I’m of two minds when it comes to a TV series about the mythical worlds created by J. R. R. Tolkien, announced last week by Amazon.
One is I love his stories of Middle-earth, set in the years before men and women came to dominate this world.
The Hobbit and The Lord of the Rings are books (and movies by Peter Jackson) of great originality and story telling, tales of dragons and orcs, wizards, elves and dwarves, heroes and villains, Lonely and Misty Mountains, evil spirits, monsters of all description, trolls too. Women and men as well.
Even the characters have great names such as the Hobbit Bilbo Baggins, Gandalf the Wizard, Sauron the Enemy and servant of Morgoth, a Balrog, Saruman the White, Samwise Gamgee, Treebeard, Gimli the Dwarf, Legolas the Elf and Frodo Baggins.
The story is one of great adventure and bravery, of characters facing unspeakable danger and evil because no one else can or will.
Unfortunately, none of this story will be included in Amazon’s new TV series. It’s reportedly set thousands of years, in the Second Age of Middle-earth, before The Hobbit and The Lord of the Rings (really, the same story) take place, which is near the very end of the Third Age.
So my first question is where does this story come from?
Tolkien wrote thousands of pages about Middle-earth that were never published in his lifetime, but were resurrected much later by his son Christopher. Some of it was good, some of it was not. Most of it has an unfinished feel to it.
This is not Tolkien’s fault. He lived a long life, until age 81, and wrote masterfully, if slowly. The Hobbit was published in 1937, The Lord of the Rings in 1954-1955.
Nor his son’s fault either, really. There was certainly demand for the Silmarillion, The Children of Hurin, The Fall of Gondolin, Beren and Luthien, Letters From Father Christmas and, ironically enough, Unfinished Tales, which were all published after Tolkien’s death in 1973.
Where will this new TV series get its stories?

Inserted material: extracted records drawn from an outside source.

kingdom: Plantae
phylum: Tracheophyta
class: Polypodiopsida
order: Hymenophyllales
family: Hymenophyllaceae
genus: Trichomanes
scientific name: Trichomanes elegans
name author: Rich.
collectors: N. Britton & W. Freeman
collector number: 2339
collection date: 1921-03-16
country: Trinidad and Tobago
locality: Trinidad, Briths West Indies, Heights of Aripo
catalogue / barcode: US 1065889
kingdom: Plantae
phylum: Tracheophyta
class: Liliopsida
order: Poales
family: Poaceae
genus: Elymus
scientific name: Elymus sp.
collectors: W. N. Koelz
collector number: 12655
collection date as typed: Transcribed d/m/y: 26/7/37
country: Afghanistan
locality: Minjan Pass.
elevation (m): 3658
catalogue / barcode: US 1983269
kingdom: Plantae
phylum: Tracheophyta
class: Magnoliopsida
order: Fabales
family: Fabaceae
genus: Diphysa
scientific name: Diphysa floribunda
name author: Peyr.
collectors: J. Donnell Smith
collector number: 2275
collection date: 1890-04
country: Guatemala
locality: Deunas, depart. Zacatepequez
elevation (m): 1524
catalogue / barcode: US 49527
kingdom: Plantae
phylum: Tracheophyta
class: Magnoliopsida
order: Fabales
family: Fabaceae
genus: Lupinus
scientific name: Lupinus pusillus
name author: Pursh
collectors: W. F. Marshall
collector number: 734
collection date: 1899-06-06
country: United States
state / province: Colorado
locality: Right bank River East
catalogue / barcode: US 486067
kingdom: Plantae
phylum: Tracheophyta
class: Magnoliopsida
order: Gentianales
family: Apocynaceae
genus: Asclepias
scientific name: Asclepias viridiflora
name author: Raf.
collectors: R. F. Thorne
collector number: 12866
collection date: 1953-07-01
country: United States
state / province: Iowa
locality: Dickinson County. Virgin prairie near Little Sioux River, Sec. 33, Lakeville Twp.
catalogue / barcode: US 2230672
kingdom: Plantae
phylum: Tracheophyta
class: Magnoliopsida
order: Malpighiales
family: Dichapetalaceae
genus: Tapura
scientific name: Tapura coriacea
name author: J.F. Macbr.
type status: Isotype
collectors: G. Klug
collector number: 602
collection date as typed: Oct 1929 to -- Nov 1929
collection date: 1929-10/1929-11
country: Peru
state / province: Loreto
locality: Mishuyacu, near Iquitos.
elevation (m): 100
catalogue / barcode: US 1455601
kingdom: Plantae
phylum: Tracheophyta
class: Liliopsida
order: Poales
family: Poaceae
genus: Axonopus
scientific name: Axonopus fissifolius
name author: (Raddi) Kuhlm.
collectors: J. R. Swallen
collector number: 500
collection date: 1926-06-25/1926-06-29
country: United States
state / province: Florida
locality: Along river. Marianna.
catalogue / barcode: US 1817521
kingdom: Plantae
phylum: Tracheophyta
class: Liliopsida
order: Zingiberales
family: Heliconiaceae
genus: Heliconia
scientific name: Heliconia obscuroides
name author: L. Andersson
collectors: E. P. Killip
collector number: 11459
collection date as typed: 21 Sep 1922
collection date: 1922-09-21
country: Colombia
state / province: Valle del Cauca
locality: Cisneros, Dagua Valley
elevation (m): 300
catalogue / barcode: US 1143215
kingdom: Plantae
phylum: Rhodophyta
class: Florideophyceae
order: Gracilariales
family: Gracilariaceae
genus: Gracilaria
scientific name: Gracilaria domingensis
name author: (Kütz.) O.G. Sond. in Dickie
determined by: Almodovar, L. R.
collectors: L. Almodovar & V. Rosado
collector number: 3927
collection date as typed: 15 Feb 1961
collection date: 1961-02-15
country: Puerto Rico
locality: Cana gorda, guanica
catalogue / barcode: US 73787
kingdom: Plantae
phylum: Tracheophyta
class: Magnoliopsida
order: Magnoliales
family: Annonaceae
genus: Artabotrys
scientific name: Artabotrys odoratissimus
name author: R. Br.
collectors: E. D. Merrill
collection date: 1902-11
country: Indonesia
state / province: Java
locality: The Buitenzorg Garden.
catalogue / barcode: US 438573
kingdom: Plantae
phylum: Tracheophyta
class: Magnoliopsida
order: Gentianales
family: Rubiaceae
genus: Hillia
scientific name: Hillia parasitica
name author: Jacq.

My guess and hope is that they will be based on Tolkien’s unfinished stories; he has many from the years before The Hobbit and The Lord of the Rings. It could be much like director Peter Jackson did with The Hobbit - a trilogy that was approximately one movie too long (as The Lord of the Rings was about one movie short).
But how much of the new series will be Tolkien’s, and how much will be from new writers associated with this as-yet unnamed TV show which doesn’t hit our small screens until September, 2022?
Make no mistake…this series will face intense scrutiny. Tolkien’s books remain popular, his admirers are legion and they don’t take lightly to any tinkering with his legend.
Or his stories, his characters, etc.
So this new TV series had better not just be good, but exceptional.
We don’t know much about it, other than the first season’s shooting wrapped up in early August and it was filmed in New Zealand, where The Hobbit and The Lord of the Rings were also shot.
Oh, and this from Amazon Studios.
‘(It) will take viewers back to an era in which great powers were forged, kingdoms rose to glory and fell to ruin, unlikely heroes were tested, hope hung by the finest of threads, and the greatest villain that ever flowed from Tolkien’s pen threatened to cover all the world in darkness. Beginning in a time of relative peace, the series follows an ensemble cast of characters, both familiar and new, as they confront the long-feared re-emergence of evil to Middle-earth. From the darkest depths of the Misty Mountains, to the majestic forests of the elf-capital of Lindon, to the breathtaking island kingdom of Númenor, to the furthest reaches of the map, these kingdoms and characters will carve out legacies that live on long after they are gone.’
OK, that sounds pretty good.
But this is the preface to The Lord of the Rings.
‘Three Rings for the Elven-kings under the sky,
Seven for the Dwarf-lords in their halls of stone,
Nine for Mortal Men doomed to die,
One for the Dark Lord on his dark throne
In the Land of Mordor where the Shadows lie.
One Ring to rule them all, One Ring to find them,
One Ring to bring them all, and in the darkness bind them,
In the Land of Mordor where the Shadows lie.’
Not much comparison there.
And how well will the TV show stack up against the barometer for Tolkien on screen, Jackson’s film The Lord of the Rings.
Three long movies, every year for three years, beginning in 2001. They gave us at least one great outing during the Christmas holidays.
My children were pretty young, but I dragged them along anyway and I don’t think they will ever forget the story.
I still remember my daughter digging her nails into my forearm the first time she heard the scream of the Nazgul, the Ringwraiths, the Black Riders, and my even younger son smiling at her fear.
It was a story I’d first read in my late teens, one which captured my imagination because Tolkien combined ancient myth and familiar characters one could identify with, yet each was exceptional in their own way.
So that’s what this new TV series is competing against, and why it had better be good, really good.
Just more than a year until we find out.
Bob Bruton covers city council for BarrieToday.